I looked in the mirror recently and there, looking back at me, was a 60 year old bloke with adolescent girl boobs and a bikini line to be proud of. I had been noticing the gradual changes happening to my body but they now all seem to have come together in a crescendo after creeping up gradually since I started taking Bicalutamide 10 months ago.
I suppose gradual change is easier to get your head round than sudden and maybe everything’s come to the fore now because of the adverts all over the place about getting fit after Christmas. Whatever the reason, all the changes are playing on my mind more now than they were.
The fuller boobs and the loss of most of my body hair are change enough, but there are also the rounder hips, sore nipples, a wider midriff bulge, feeling tired and taking ten times longer to write this than it should take because I can’t concentrate as well as a year ago.
If I’d been asked before the cancer happened what would be a really bad side effect, a shortening of my “manhood” would have been near the top of the list. Now that the shortening has happened, due to the surgery not Bicalutamide, I’m amazed to find that I’m more pee’ed off with losing most of my body hair than any of the other things.
In fairness I had been warned about the changes that could happen to me but nothing I’d been told explained how the changes might actually make me feel. Everything is very matter of fact – you might lose your libido, you might gain weight, you might lose body hair, you might be moody, you might grow boobs – nothing that really explained how self conscious I might feel in intimate situations or that I’d feel like a plonker at the swimming pool or on the beach.

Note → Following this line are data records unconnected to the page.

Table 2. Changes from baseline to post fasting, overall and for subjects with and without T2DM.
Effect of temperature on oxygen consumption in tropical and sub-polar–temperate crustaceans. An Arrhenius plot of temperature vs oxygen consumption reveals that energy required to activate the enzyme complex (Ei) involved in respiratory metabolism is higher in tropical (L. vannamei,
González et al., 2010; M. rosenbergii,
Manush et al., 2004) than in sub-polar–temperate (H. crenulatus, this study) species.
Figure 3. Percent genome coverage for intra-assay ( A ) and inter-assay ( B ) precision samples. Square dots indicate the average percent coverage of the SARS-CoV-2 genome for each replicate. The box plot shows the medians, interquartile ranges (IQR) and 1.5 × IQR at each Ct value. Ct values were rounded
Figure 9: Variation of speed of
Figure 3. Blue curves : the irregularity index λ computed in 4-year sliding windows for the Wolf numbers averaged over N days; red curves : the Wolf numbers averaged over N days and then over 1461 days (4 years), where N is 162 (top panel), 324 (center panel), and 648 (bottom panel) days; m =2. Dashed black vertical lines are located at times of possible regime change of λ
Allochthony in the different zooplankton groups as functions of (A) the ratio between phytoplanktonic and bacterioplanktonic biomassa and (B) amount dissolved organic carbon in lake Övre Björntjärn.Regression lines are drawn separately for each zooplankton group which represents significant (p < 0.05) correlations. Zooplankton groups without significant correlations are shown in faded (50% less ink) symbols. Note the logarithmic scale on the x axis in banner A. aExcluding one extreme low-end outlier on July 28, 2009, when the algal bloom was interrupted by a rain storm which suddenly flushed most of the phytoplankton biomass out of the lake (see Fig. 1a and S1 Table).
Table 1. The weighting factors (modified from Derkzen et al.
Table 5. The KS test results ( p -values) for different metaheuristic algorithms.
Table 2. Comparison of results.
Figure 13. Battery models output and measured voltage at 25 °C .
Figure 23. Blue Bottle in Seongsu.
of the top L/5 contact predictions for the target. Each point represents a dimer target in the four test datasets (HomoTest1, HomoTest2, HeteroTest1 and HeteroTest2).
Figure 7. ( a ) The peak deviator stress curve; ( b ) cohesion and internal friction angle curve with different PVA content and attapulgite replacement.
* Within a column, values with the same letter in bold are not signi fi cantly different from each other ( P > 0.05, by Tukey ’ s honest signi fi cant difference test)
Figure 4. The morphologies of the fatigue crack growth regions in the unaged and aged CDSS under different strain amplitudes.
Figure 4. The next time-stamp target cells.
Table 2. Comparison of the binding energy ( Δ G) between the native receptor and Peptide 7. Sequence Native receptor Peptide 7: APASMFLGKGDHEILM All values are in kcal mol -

There are cancer information booklets on “body image” but the vast majority of information doesn’t strike me as being geared up for men, as though we wouldn’t be bothered about such things. Maybe the implication is that we shouldn’t be bothered, or am I being paranoid? Is paranoia another side effect of hormone treatment?
If having something about body image to refer to is helpful to women with cancer doesn’t it follow it might also be helpful to men? Having it there in front of me in black and white would be a validation and acknowledgement of what I’m feeling. Maybe a few pointers on how to handle the psychological side of changes to my body written from a male perspective with a male audience in mind would be supportive.
If nothing else I think all men affected by cancer are worth more than a couple of paragraphs as an afterthought, which is what it feels like we’ve got at the moment.